Scrubbed and Washed Finishes
Ten years ago on moving to Devon I needed to make a pine kitchen/dining table quickly for our own use. Today, it is a beautiful golden colour similar to old stripped pine with not a bruise and hardly a scratch to be seen. We do not use a table cloth, only place mats, and we have never treated it at all gently. Yet, all that it has received in treatment or finish is a regular wipe over with a damp cloth after use and, once a month perhaps, it is thoroughly washed and scrubbed with hot water and household detergent. The hot water raises any bruises and scratches and the table looks like new, or rather, even better than new, for it has acquired a lovely patina now. There is no comparison with the treacly, bruised and scratched polyurethane surfaces so often encountered with modern manufactured pine tables.
A scrubbed finish is not restricted to pine, and I have used it for dining and kitchen tables and sideboards in oak, chestnut, pine, cedar and also sycamore. In the case of the latter, if an occasional wash with household bleach is substituted for the detergent, a beautifully white spotless surface will result.
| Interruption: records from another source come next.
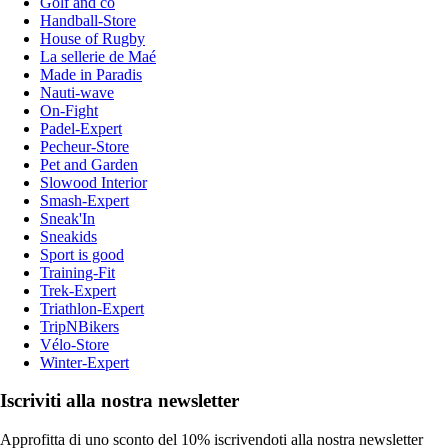
Golf and co
Handball-Store
House of Rugby
La sellerie de Maé
Made in Paradis
Nauti-wave
On-Fight
Padel-Expert
Pecheur-Store
Pet and Garden
Slowood Interior
Smash-Expert
Sneak'In
Sneakids
Sport is good
Training-Fit
Trek-Expert
Triathlon-Expert
TripNBikers
Vélo-Store
Winter-Expert
Iscriviti alla nostra newsletter
Approfitta di uno sconto del 10% iscrivendoti alla nostra newsletter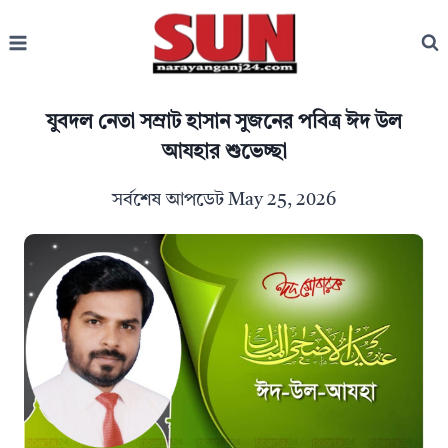
Skip
to
content
যুবদল নেতা সম্রাট হাসান সুজনের পবিত্র ঈদ উল
আযহার শুভেচ্ছা
সর্বশেষ আপডেট
May 25, 2026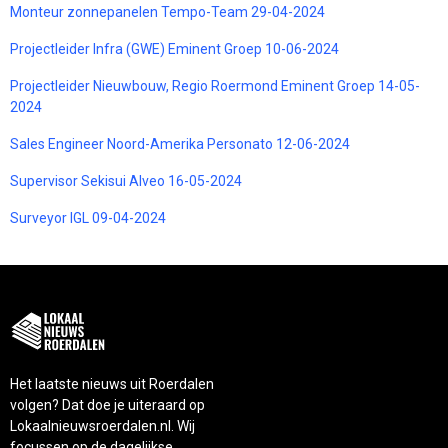
Monteur zonnepanelen Tempo-Team 29-04-2024
Projectleider Infra (GWE) Eminent Groep 10-06-2024
Projectleider Nieuwbouw, Regio Roermond Eminent Groep 14-05-
2024
Sales Engineer Noord-Amerika Personato 12-06-2024
Supervisor Sekisui Alveo 16-05-2024
Surveyor IGL 09-04-2024
Het laatste nieuws uit Roerdalen
volgen? Dat doe je uiteraard op
Lokaalnieuwsroerdalen.nl. Wij
focussen op de dagelijkse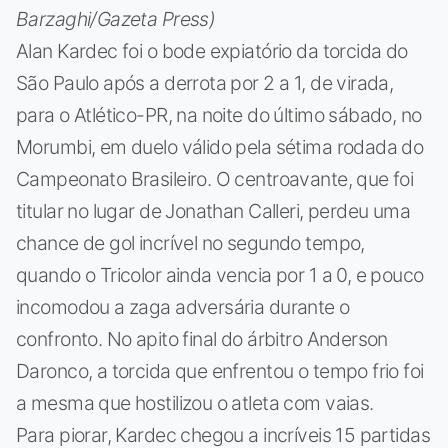
Barzaghi/Gazeta Press)
Alan Kardec foi o bode expiatório da torcida do
São Paulo após a derrota por 2 a 1, de virada,
para o Atlético-PR, na noite do último sábado, no
Morumbi, em duelo válido pela sétima rodada do
Campeonato Brasileiro. O centroavante, que foi
titular no lugar de Jonathan Calleri, perdeu uma
chance de gol incrível no segundo tempo,
quando o Tricolor ainda vencia por 1 a 0, e pouco
incomodou a zaga adversária durante o
confronto. No apito final do árbitro Anderson
Daronco, a torcida que enfrentou o tempo frio foi
a mesma que hostilizou o atleta com vaias.
Para piorar, Kardec chegou a incríveis 15 partidas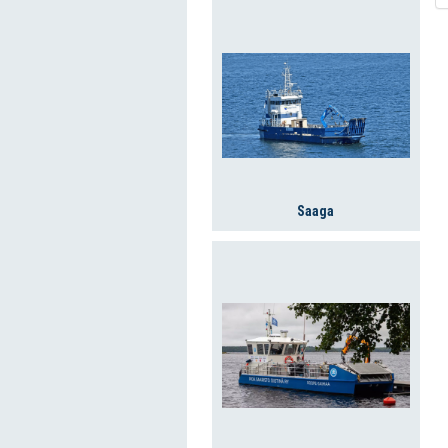
Saaga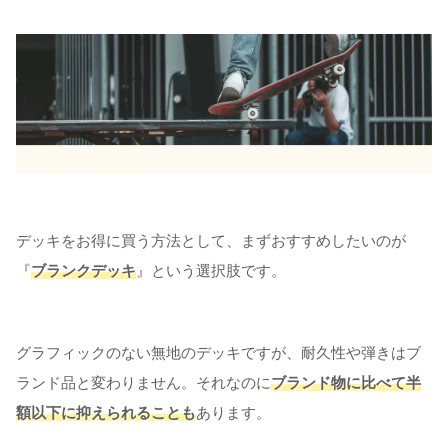
デッキをお得に買う方法として、まずおすすめしたいのが
『
ブランクデッキ
』という選択肢です。
グラフィックのない無地のデッキですが、耐久性や弾きはブ
ランド品と変わりません。それなのに
ブランド物に比べて半
額以下に抑えられることも
あります。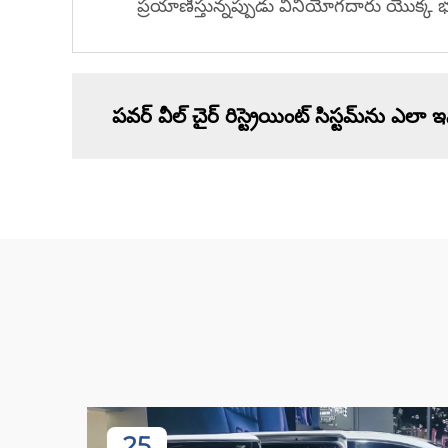
ప్రయాణిస్తున్నప్పుడు వినియోగదారు యొక్క 
పవర్ వీల్ చైర్ రిస్ట్రెయింట్ సిస్టమ్‌ను ఎలా
25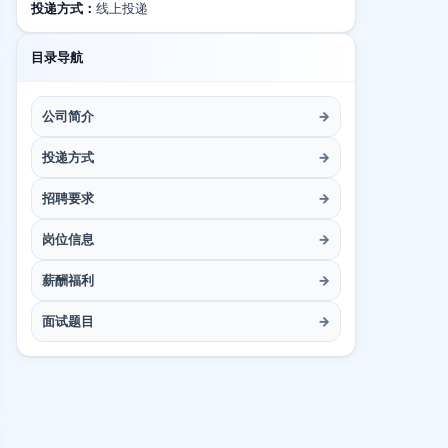
投递方式：
线上投递
目录导航
公司简介
→
投递方式
→
招聘要求
→
岗位信息
→
薪酬福利
→
面试题目
→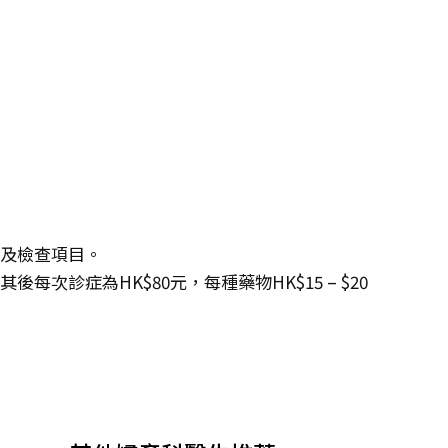
度及檢查項目。
每次診症為HK$80元，每種藥物HK$15 – $20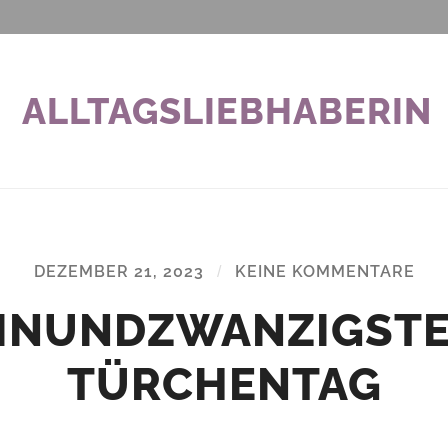
ALLTAGSLIEBHABERIN
DEZEMBER 21, 2023
/
KEINE KOMMENTARE
INUNDZWANZIGST
TÜRCHENTAG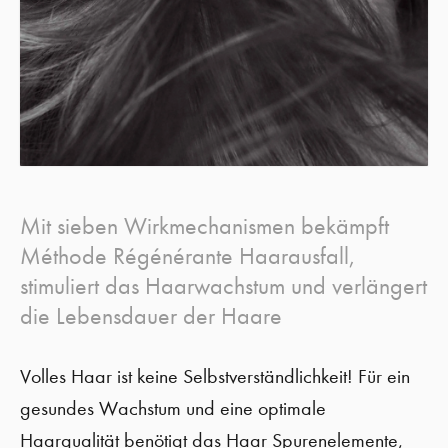
Mit sieben Wirkmechanismen bekämpft
Méthode Régénérante Haarausfall,
stimuliert das Haarwachstum und verlängert
die Lebensdauer der Haare
Volles Haar ist keine Selbstverständlichkeit! Für ein
gesundes Wachstum und eine optimale
Haarqualität benötigt das Haar Spurenelemente,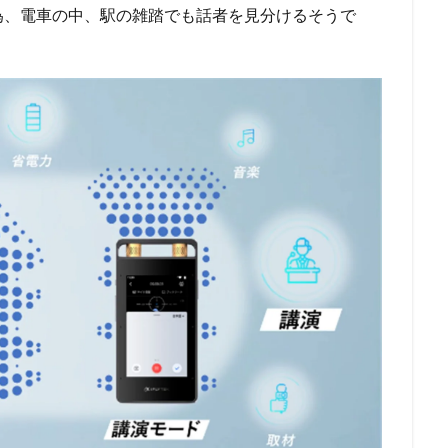
い為、電車の中、駅の雑踏でも話者を見分けるそうで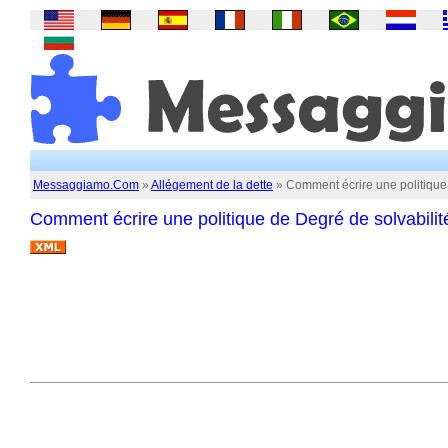
Messaggiamo.Com
»
Allégement de la dette
» Comment écrire une politique 
Comment écrire une politique de Degré de solvabilité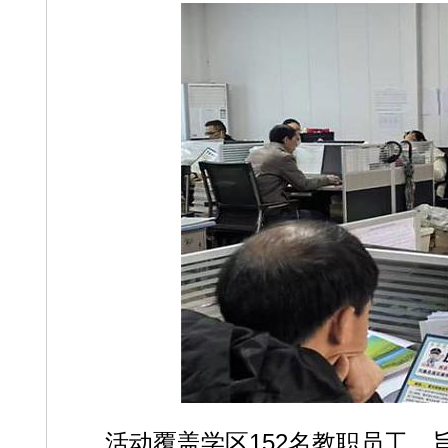
活动覆盖学区152名教职员工，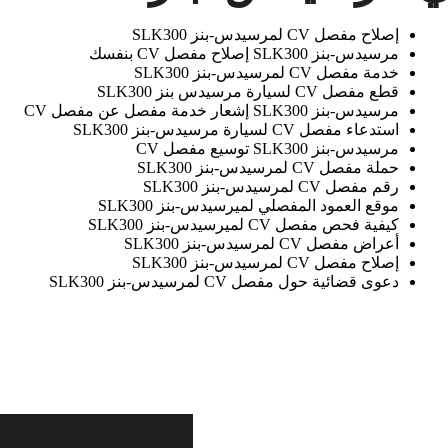
إصلاح مفصل CV لمرسيدس-بنز SLK300
مرسيدس-بنز SLK300 إصلاح مفصل CV بنفسك
خدمة مفصل CV لمرسيدس-بنز SLK300
قطع مفصل CV لسيارة مرسيدس بنز SLK300
مرسيدس-بنز SLK300 إشعار خدمة مفصل عن مفصل CV
استدعاء مفصل CV لسيارة مرسيدس-بنز SLK300
مرسيدس-بنز SLK300 توسيع مفصل CV
حملة مفصل CV لمرسيدس-بنز SLK300
رقم مفصل CV لمرسيدس-بنز SLK300
موقع العمود المفصلي لميرسيدس-بنز SLK300
كيفية فحص مفصل CV لميرسيدس-بنز SLK300
أعراض مفصل CV لمرسيدس-بنز SLK300
إصلاح مفصل CV لمرسيدس-بنز SLK300
دعوى قضائية حول مفصل CV لمرسيدس-بنز SLK300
My only regret is that I cannot persuade more of my customers to have this finish.
— Alan Peters, “Cabinetmaking: The Professional Approach, 2nd edition” (Linden)
A couple years ago I made a table top out of pine ( a copy of Roy underhills 6 foot table ) this sounds like a great finish for it. so I guess I need to make the base for it
its the Harvard side table ( sorry I couldn’t remember it at the time.)
I have a table at our island that the top was made of two by 10’s, the finish I used over twenty years has been lobster juice and butter, wiped down with a damp cloth…the patina is really stunning.
Did Alan Peters have any finish on his table top at the start or was it just raw wood?
I’m about to start building the American Trestle Table using Douglas Fir for the top and I am trying to figure out what finish to use.
Well I should have read more carefully. It was just raw wood.
I thought this rang a bell.
https://blog.lostartpress.com/2012/09/12/the-most-eco-friendly-waterbase-finish-ive-used/
The sycamore to which he refers would be Old World sycamore and not the American sycamore, right?
What is old world sycamore? Are you referring to London Plane?